Correctly ignoring files is difficult; doing it efficiently is even trickier. If
*.tar is in
~/.gitignore, Ag must run
fnmatch("*.tar", ...) on every file it encounters. The number of calls to
fnmatch() are doubled with two regexes in the root ignore, tripled for three, and so on. Algorithmically speaking, this is O(n * m), where n is the number of ignore patterns and m is the number of files. With so many patterns and files, it’s amazing Ag is fast at all.
I’ve known about this bottleneck for a while, and tried to ameliorate it with some basic optimizations. Patterns without regex characters (
?, etc) are stored in sorted arrays. These can be binary searched, giving O(log(n) * m) performance. Unfortunately, many patterns are regexes. For those, there’s simply no way to avoid the inefficient calls to
Until a few weeks ago, that’s where I was stuck. When it came to making regex patterns faster, I had no promising ideas. Then I realized: many regex patterns are for file extensions. Typically, people just want to ignore
*.zip. If I special-cased these patterns, I could reduce calls to
fnmatch(). Even better, I could reuse a trick and store them in sorted arrays for efficient searching.
Behold. There are a few other minor tweaks in that pull request, but I went back and made a version of Ag without extension optimizations so that this post’s benchmarks and profiling data wouldn’t be misleading. There’s also a dumb bug on line 381 of
ignore.c, but I’ve since fixed it.
Searching the same data as before, profiling confirms the speedup in
133 milliseconds, over 5x faster! Impressive, but how much does it improve overall performance? Here’s a run of the unoptimized version on my laptop. Again, my
~/code/ directory is 6.7GB and Ag searches 0.76GB of it.
1.86 seconds. Now with extension-detection:
1.48 seconds. A 25% improvement. Not bad. The guess about knock-on effects was correct.

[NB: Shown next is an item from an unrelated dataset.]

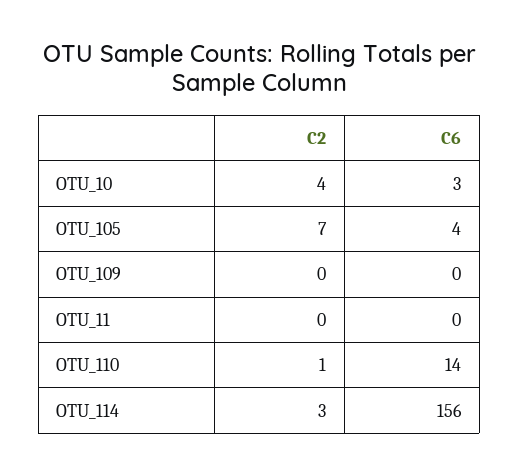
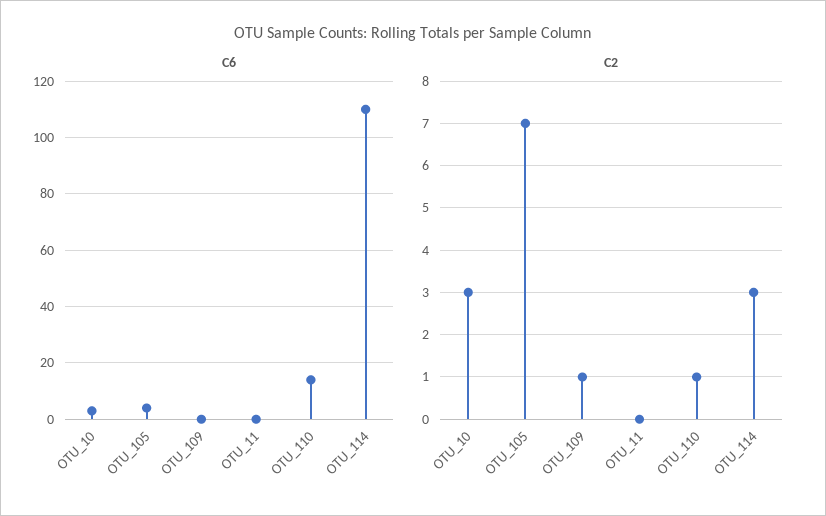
C2, OTU_10: 4 -> 3
C2, OTU_109: 0 -> 1
C6, OTU_114: 156 -> 110

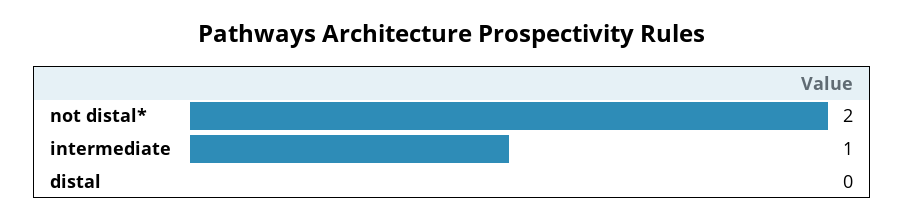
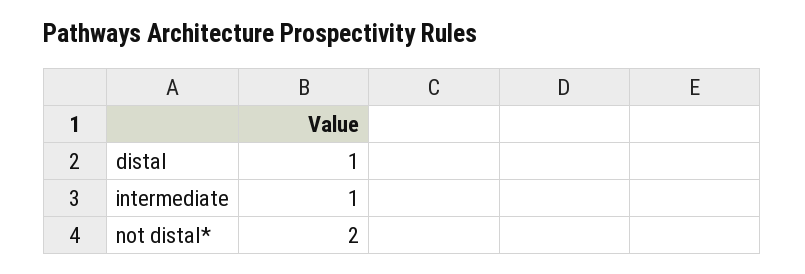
distal: 0 -> 1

Overall, I’m pleased with this optimization. It doesn’t add much complexity, but it improves performance significantly. If you’re ever in a similar situation (stumped trying to optimize some code), remember that you don’t have to speedup every possible input with a single algorithm. Sometimes, the only thing you can do is handle a plurality of inputs with a special case algorithm. It’s not as good as the ideal, but it’s better than nothing.
Thanks to Bjorn Tipling for proofreading this post.
- In case you doubt my methodology: I’m not cherry-picking these results. They’re medians of 5 runs. Variance was < 0.05 seconds.